My sister fucks me off because she's an absolute idiot 16 year old borderline alcoholic.
i love my family and DP loves them too - DP lives miles away so whats the point? he can't afford bus fares (we're both too poor to drive) so my family don't see us. its' sad but whatever. they can live with it. it winds me up. it makes me extremely angry and resentful that because i'm my mums pfb that means i will never be an adult in her eyes. I get no respect at home. No privacy. just walk into my room whenever you feel like it,g o on brush your teeth while i'm on the toilet! yeah thats fine, oo to the toilet while I'm in the shower!!!!
i think there'sa deeper seated reason why I want DP to hurry up and be ready to move out!!!
and i'm sorta glad he doesn't need to be a part of my dysfuntional relatives.

this is a completely different thread. haha!

mathanxiety · 09/01/2015 18:48

I am not sure that trying to point out any problems parents see in a relationship, if they were able to see any as a result of being around the couple more, would necessarily be seen as welcome feedback on the part of an 18 year old, Writerwannabe. Some 18 year olds are very invested in their relationships.

Notnaice · 09/01/2015 21:22

I agree that it's not healthy to be staying over 24/7 at each other's houses. I'd try to encourage limit it to a few times a week and I'd always try to convey the message that it's not good to give up other relationships.But these messages need to be conveyed by conversations rather than rigid rule making.

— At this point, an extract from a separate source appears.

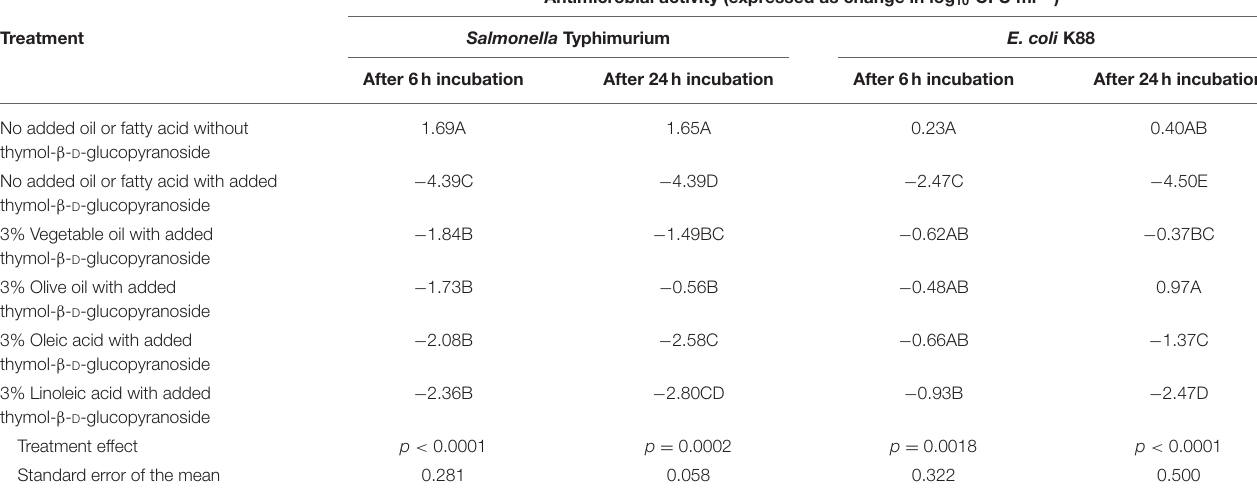
TABLE 2 | Effect of different oil substrates or their predominant free fatty acids on anti- Salmonella Typhimurium and anti- E. coli K88 activities of thymol- β - D -thymol (6mM) during mixed culture with porcine fecal microbes.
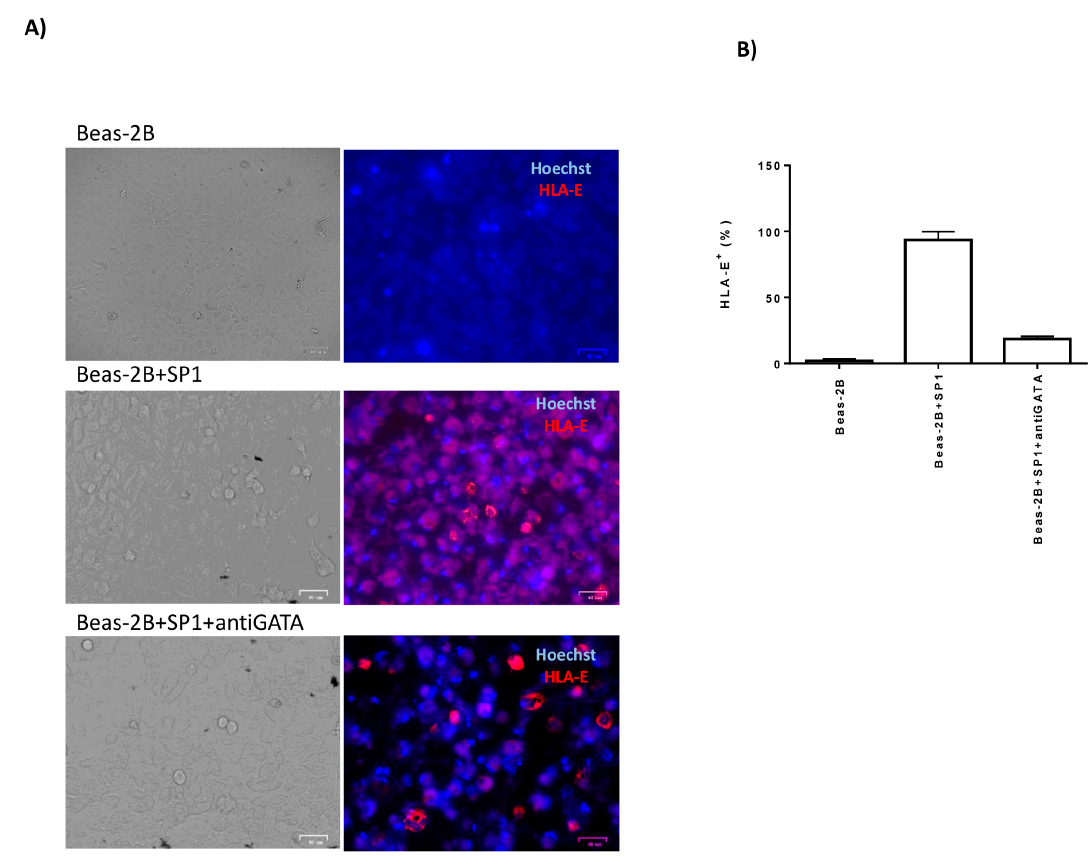
Figure 5. HLA-E expression in Beas-2B cells was characterized by immunofluorescence (Nikon Eclipse TE2000S, equipped with a digital camera). The evaluation was assessed after SP1 transfection (SP1) withoutorwithGATAinhibitor(antiGATAinhibitor). ( A )ThecellswerestainedwithHoechstfornuclear detection and anti-HLA-E-PE monoclonal antibody (clone MEM-E / 08, Exbio, Praha, Czech Republic). Original magnification 40 × . ( B ) Percentage of HLA-E positive ( + ) cells in the Beas-2B and after SP1 transfection (SP1) without or with GATA inhibitor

Keyhawk · 09/01/2015 21:49

I met my DH when I was 17, he was 21. He wasn't allowed to stay over at my mums when I was 18 even though she knew I was staying his house. At the same time my brother was having his girlfriend to stay and she was younger than me. It has made things awkward since then. I felt that we were "second best". I know it was just my mum being protective but I think if you set the rules down and if you have more than one, ensure that the same rule applies to both, then it's equal and fair.
Hope you can figure something out x

fishinabarrell · 09/01/2015 22:21

Whatever parents do they must do to all dc. I was furious that I wasn't allowed my long term boyfriend over when I was 18- not till 25- but my brothers was allowed to bring girls home at the same age. Most of which they only met that night which was more double standard because my parents subscribed to the idea that if I did one nighter it was disgusting!

They claimed 'its different for girls'. Still pisses me off now.

MaMaMarmoset · 09/01/2015 23:29

I just wouldn't want another adult in my house all the time. It's not a flat share. Nothing to do with sex. It would just annoy me.